Setiap kali Nano berada di dalam tempat pekerjaannya, entah kenapa Riris semakin hari, semakin sering menghampiri dirinya

  semakin sering menghampiri dirinya, dan membawakan makanan tersebut, namun Nano yang polos tidak tahu jika pada akhirnya menaruh hati padanya, dan Riris mata hatinya telah buta karena cinta.

    Dia yang selama ini juga, telah mengeluh karena tidak pernah mendapatkan seperti keinginannya, yaitu bisa mendampingi hidupnya, namun Riris juga khilaf jika Nano sudah berkeluarga.

    Setelah dia membawakan makanan tersebut, Riris pulang dengan santai, dan Nuri sedang duduk di ruang Tv, dia mengamati sikap adiknya menantunya yang tampak tidak bjasa tersebut.

       "Kamu bertemu dengan Mas Nano lagi...", ? Dia bertanya.

       "Mereka sekeluarga suka dengan bakwan buatanku....", dengan senang Riris meluapkan perasaannya kepada Nuri.

          "Tapi Ris..., kamu juga harus eling, kalau dia sudah punya keluarga, bahkan sudah punya anak dua, dan yang satu itu sudah remaja...", Nuri mengingatkan dirinya.
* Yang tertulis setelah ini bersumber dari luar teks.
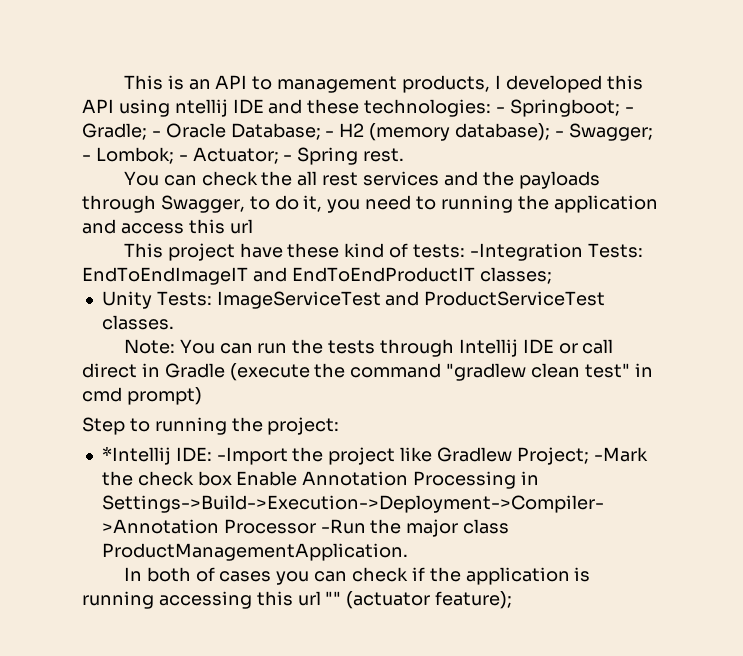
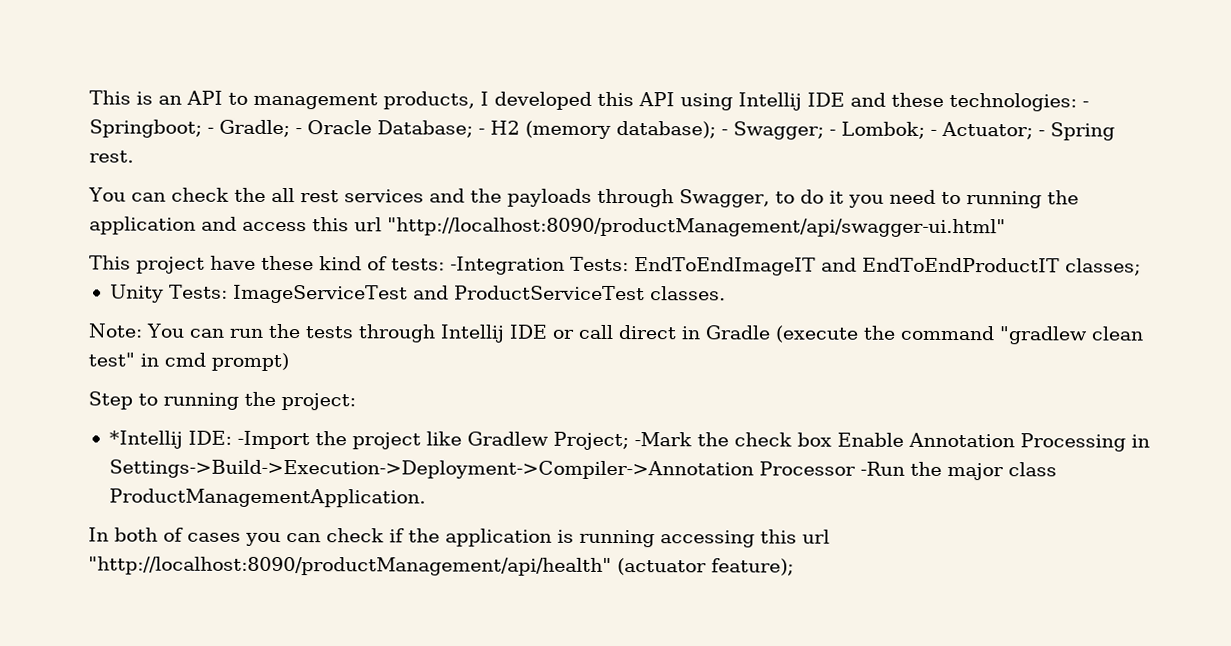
[174,99,228,117] ntellij -> [738,92,802,111] Intellij
[303,195,323,212] it, -> [828,190,844,204] it
(253, 226) none -> [387,217,1006,238] "http://localhost:8090/productManagement/api/swagger-ui.html"
[325,591,342,605] "" -> [88,556,612,576] "http://localhost:8090/productManagement/api/health"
      "Aku tahu kak Nuri....", Riris mengangguk, namun entah apa yang ada dalam pikirannya
sebenarnya.

       Di tempat yang berbeda juga, pada sore harinya, Eka baru saja selesai tugas untuk ospeknya esok hari, dan tugasnya adalah membuat puisi untuk kakak kelas perempuan yang bernama Novi.

     Lembayung dalam temaram hati
     Ada kisah yang terpatri di hati
     Yang menyelami dalam birahiku
     Dan inikah yang mereka sebut cinta

     Dan kau yang memainkan kisahnya
     Untuk memulainya denganku
     Untuk kita saling bercinta
     Mencintai dan dicintai.

Baru saja dua bait puisi dan rencananya mau membuat tiga bait, sudah ada suara cempreng Diki dari luar memanggilnya.

      "Mass Eka, aku main dengan mas Eka...", dia hanya berbicara diluar pintu dengan keadaan pintu kamar masih tertutup, dan Eka membuka pintu kamarnya.

        Anak kecil itu, sudah membawa pistol - pistolan dua buah, berwarna hitam dengan wajah sangat berharap bisa bermain dengan kakaknya.

         "Mau main pistol - pistolan...", ? Eka bertanya, dan menengok kearah keluar jendela dari kamarnya.

        "Kita main di luar yahhh....", Eka berkata dengan bijak kemudian, dan mengajak adiknya untuk ke depan pagar rumahnya, dan mereka berlari kesana - kemari di sekitaran komplek rumah mereka.
  
      Yanti menatap kedua anaknya, dengan perasaan kagum, jika Eka teryata bisa mengurus adiknya bahkan menjaganya, dan rasanya sudah tidak perlu tambah anak lagi, sudah cukup mereka berdua saja, dan waktu itu juga bertepatan Nano baru saja pulang dari bengkel, dan membawa gorengan itu lagi, dan kali ini dia membawa sangat banyak.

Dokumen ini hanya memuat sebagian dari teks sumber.